An Innovative Approach to Early Childhood Education

By Karen Shih

For 15 years, Anne Douglass, PhD’09, saw daily the stress faced by low-income families throughout the Boston area. As a preschool teacher, director and education consultant, she worked primarily with children and families who were homeless and experiencing significant trauma.

“There is no policy investment that offers a bigger return on investment than high-quality early care and education. Children who would otherwise be excluded from this opportunity are able perform alongside their more advantaged peers,” she says. “The more I saw this firsthand, the more I wanted to address those inequities at a broader scale.”

She turned to the Heller School to make that possible. “It attracted me because of its interdisciplinary perspective and its deep commitment to applied work,” she says.

Today, as an associate professor and the executive director at the Institute for Early Education Leadership and Innovation at the University of Massachusetts Boston, Douglass trains hundreds of early childhood educators per year in entrepreneurial leadership and small business innovation. Most are teachers who are now pursuing a bachelor’s degree, while others are college graduates earning a post-master’s certificate or doctorate.

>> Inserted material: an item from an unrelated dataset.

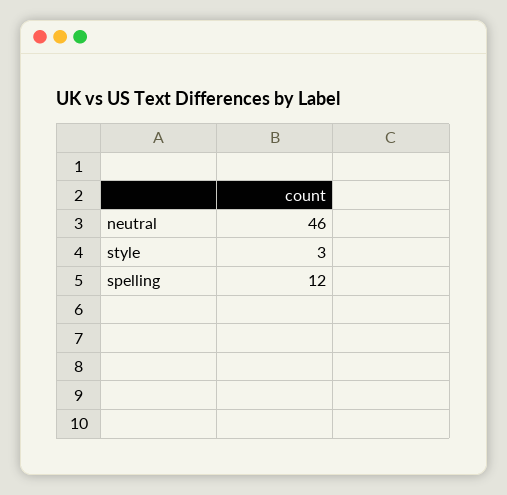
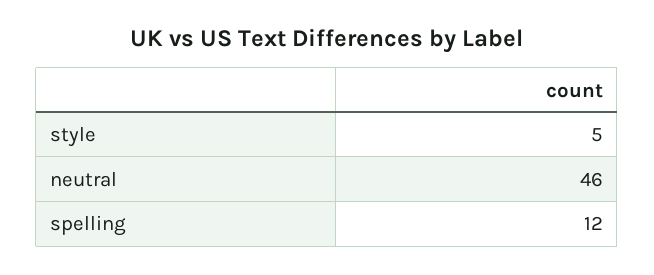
style: 3 -> 5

“This is my dream job,” she says. “For years, I resisted the temptation to go into academia because I didn’t want to be in an ivory tower thinking about things that would never be implemented. But our leadership development program is like a laboratory. Our students develop ideas about how to improve the quality of early education, test them in classrooms and report results to drive greater change.”

Too often, policies to improve the quality of early care and education are created without input from the educators themselves, says Douglass.

“The work I’m doing at the institute is really trying to change that,” she says. “Our students come to see themselves as leaders and innovators. Instead of leaving the field, as many early educators do, they stay and become agents of change.”

For example, one student designed an app that allowed teachers and parents to share songs they sang in the classroom and at home, often in other languages. This helped cultivate children’s early language skills. Through the support and connections of the institute, that alumna is now planning to expand the idea throughout Massachusetts.

Being open to new ideas is key in both her work today and throughout her studies, Douglass says.

“I went into Heller to pursue what I was most passionate about and learned things I knew nothing about before, like organizational theory with Jody Hoffer Gittell. The immersion in organizational science research and theories of leadership have proved to be most influential in shaping my ideas and bringing them to fruition.”